If my employer is on my back and if I can once get the attention of my employer himself, as to where he is and as to how he is interrupting what I am doing for him—if I once get his attention and once get him to notice my back, he can get down. No one else can get down for him and no one else, except by turning a whole nation all around, can make him get down. Why should a man bother with T.P.’s Weekly or with Horatio Bottomley or with the Daily Mail or the Times, with a score of other people’s by-elections all over England to lift his own employer off his back?
There is a very simple rule for it.
The way to lift one’s employer off one’s back is to make one’s back so efficient that he cannot afford to be on it.
The first thing I would do would be to see if I could not persuade my employer to take steps to train me and to make me efficient, himself. And perhaps the second thing I would try to do would be to wake my trades union up, to get my trades union to consent to let me want to try to be efficient and work as hard as I can, or to consent to my employer’s hiring engineers to make me efficient. I would try to get my trades union to be interested in hiring itself some special expert like Frederick Taylor, some specialist in making a man do three times as much work with the same strength, making him three times as valuable for his employer and three times as fit and strong for himself.
This is what I would do if I wanted to make my employer good. I would be so good that he could not afford not being good too.
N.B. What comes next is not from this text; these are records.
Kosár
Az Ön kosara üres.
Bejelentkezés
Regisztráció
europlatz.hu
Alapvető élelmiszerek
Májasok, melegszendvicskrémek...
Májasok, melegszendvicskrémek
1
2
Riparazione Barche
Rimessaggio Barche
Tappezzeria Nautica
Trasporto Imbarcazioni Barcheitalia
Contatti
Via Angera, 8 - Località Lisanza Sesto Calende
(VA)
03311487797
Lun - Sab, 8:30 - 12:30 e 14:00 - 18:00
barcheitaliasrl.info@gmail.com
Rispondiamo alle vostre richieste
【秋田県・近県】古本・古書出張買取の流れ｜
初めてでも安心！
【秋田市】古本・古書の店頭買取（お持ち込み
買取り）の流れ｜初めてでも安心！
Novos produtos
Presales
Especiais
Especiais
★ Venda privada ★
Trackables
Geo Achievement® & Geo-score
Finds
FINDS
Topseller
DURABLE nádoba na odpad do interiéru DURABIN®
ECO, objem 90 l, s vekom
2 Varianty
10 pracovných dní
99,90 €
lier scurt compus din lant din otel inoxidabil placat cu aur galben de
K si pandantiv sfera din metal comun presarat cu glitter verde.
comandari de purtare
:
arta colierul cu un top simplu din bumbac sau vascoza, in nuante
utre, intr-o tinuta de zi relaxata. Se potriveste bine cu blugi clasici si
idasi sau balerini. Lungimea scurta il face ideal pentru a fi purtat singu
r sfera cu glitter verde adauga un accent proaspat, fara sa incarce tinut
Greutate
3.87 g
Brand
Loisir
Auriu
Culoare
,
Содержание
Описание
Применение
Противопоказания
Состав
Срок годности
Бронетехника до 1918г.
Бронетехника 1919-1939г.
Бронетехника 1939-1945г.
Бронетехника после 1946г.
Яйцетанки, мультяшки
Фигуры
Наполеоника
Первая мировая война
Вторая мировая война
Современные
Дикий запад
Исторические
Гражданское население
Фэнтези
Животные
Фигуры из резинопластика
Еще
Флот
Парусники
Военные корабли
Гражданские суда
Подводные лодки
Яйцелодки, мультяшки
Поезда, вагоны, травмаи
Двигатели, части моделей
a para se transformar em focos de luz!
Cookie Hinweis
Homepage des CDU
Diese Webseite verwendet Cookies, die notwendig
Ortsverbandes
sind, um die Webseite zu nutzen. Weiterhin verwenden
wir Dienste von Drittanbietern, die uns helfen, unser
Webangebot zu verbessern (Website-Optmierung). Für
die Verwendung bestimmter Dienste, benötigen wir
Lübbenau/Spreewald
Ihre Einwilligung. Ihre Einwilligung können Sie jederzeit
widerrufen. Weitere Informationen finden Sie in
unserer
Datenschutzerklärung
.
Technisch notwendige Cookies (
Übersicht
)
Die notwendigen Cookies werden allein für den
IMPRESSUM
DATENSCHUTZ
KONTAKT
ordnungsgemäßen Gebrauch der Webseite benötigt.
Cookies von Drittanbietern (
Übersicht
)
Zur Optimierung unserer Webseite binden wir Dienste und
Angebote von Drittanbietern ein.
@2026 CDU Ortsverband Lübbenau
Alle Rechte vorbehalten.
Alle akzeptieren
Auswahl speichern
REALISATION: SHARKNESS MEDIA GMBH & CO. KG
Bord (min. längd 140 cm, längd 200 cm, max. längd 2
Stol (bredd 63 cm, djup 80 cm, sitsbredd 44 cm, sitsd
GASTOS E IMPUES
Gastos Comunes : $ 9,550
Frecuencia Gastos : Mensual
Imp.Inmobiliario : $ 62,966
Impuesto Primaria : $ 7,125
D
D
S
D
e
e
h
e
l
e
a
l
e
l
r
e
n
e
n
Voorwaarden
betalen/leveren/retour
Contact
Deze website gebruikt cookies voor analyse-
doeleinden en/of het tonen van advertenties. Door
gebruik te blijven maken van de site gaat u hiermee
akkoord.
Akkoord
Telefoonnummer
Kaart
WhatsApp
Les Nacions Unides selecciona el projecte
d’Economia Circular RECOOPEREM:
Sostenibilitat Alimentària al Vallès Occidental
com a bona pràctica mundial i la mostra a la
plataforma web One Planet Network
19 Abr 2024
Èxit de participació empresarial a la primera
If I were an employer, on the other hand, and understood human nature, and knew enough about psychology to found a great business house and wanted to make my employee good, or make him work three times as hard for me, with three times the normal strength, day by day, and have a normal old age to look forward to, I do not think I would wait for the House of Commons to butt in and pension him. It seems to me that I would be in a position to do it more adequately, more rapidly, and do it with more intimate knowledge of economy than the House of Commons could. And I would not have to convince several hundred men, men from rural counties, how I could improve my factory and get them to let me improve it. I could do it quietly by myself.
In any given industrial difficulty, there is and must be a vision for every man, a vision either borrowed for him or made for him by some one else, or a vision he has made for himself, that fits in just where he is. In the last analysis our industrial success is going to lie in the sense of Here, and Me, and Now, raised to the n-th power, in what might be called a kind of larger syndicalism.
The typical syndicalist, instead of saying, as he does to-day, “We will take the factories out of our employers hands and run them ourselves,” is going to say, “We will make ourselves fit to run the factories ourselves.”